Advancing Science Through Collaboration

NCATS Day 2018 working group members and panelists. (Daniel Soñé Photography)
Kristi Graves, Ph.D., is a clinical psychology researcher at Georgetown University who specializes in issues related to cancer. She has worked for 10 years with Nueva Vida, an organization that supports Latino families in the Washington, D.C., area who are affected by cancer. She emphasized the importance of collaborating with patients and their advocacy groups in designing study questions.

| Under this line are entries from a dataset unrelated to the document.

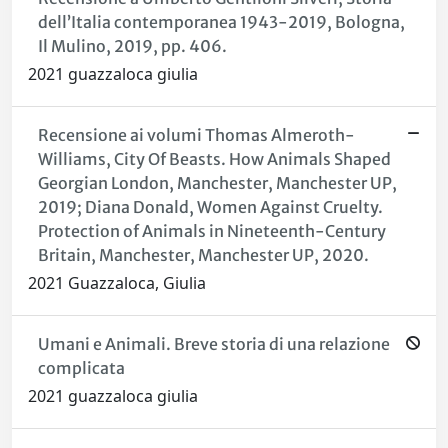
dell’Italia contemporanea 1943-2019, Bologna,
Il Mulino, 2019, pp. 406.
2021 guazzaloca giulia
Recensione ai volumi Thomas Almeroth-
Williams, City Of Beasts. How Animals Shaped
Georgian London, Manchester, Manchester UP,
2019; Diana Donald, Women Against Cruelty.
Protection of Animals in Nineteenth-Century
Britain, Manchester, Manchester UP, 2020.
2021 Guazzaloca, Giulia
Umani e Animali. Breve storia di una relazione
complicata
2021 guazzaloca giulia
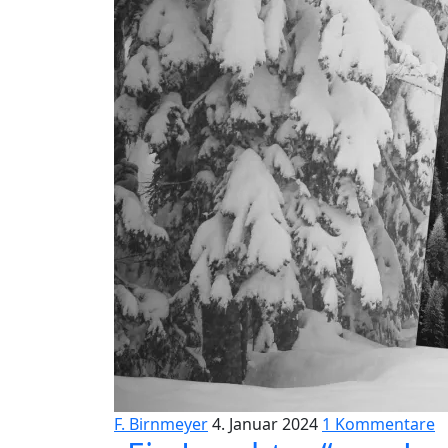
F. Birnmeyer
4. Januar 2024
1 Kommentare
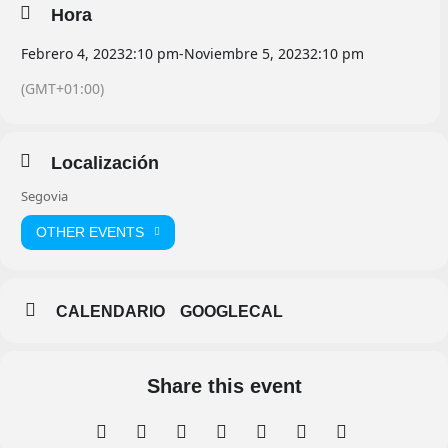
Hora
Febrero 4, 2023
2:10 pm
-
Noviembre 5, 2023
2:10 pm
(GMT+01:00)
Localización
Segovia
OTHER EVENTS
CALENDARIO
GOOGLECAL
Share this event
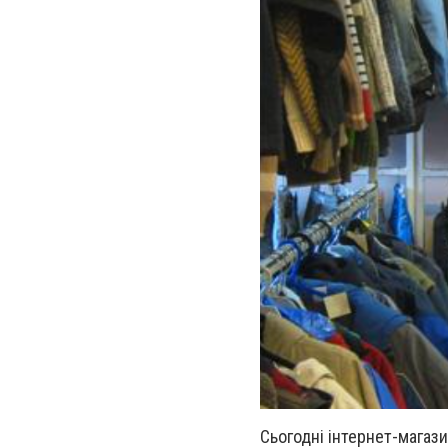
Сьогодні інтернет-магаз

A few years into her collaboration with Nueva Vida, Graves received funding for a three-year project testing a series of workshops to help cancer patients and their caregivers improve their quality of life and coping skills.
“It was a highlight of my career,” Graves said. The ideas for the workshops came from Nueva Vida staff, and they and other community partners were involved in designing the sessions. For example, at one meeting, a partner asked if the study included questions on the financial burden of cancer. Adding that question produced compelling data.
The project came about in the first place because of Nueva Vida, Graves explained. Nueva Vida’s executive director called to tell her about a new organization that was funding research on community-focused science. Graves and her colleagues rushed to put together an ultimately successful proposal.
Peter Grayson, M.D., M.Sc., head of the Vasculitis Translational Research Program at the National Institute of Arthritis and Musculoskeletal and Skin Diseases (NIAMS), said the Vasculitis Foundation, a patient advocacy group, was critical to his early career success. The foundation helped promote him to the research and patient communities. The resulting interactions have helped him define his study questions and better understand that scientists and patients often have very different perspectives on what is most important.
“For example, keeping patients off dialysis is important, but more important to them is finding ways to deal with fatigue, because that’s their daily experience,” he said.
NCATS Director Christopher P. Austin, M.D., carried this theme of collaboration through his concluding remarks for NCATS Day 2018, reflecting on the importance of partnership for scientific progress.
“The history of science shows that insights from the community — the medical community as well as the patient community — have led to many scientific insights that have public health significance,” he said. “At NCATS, we feel strongly that the only way to be sure we know what we’re doing is to ask people and involve them in the work from the very beginning.”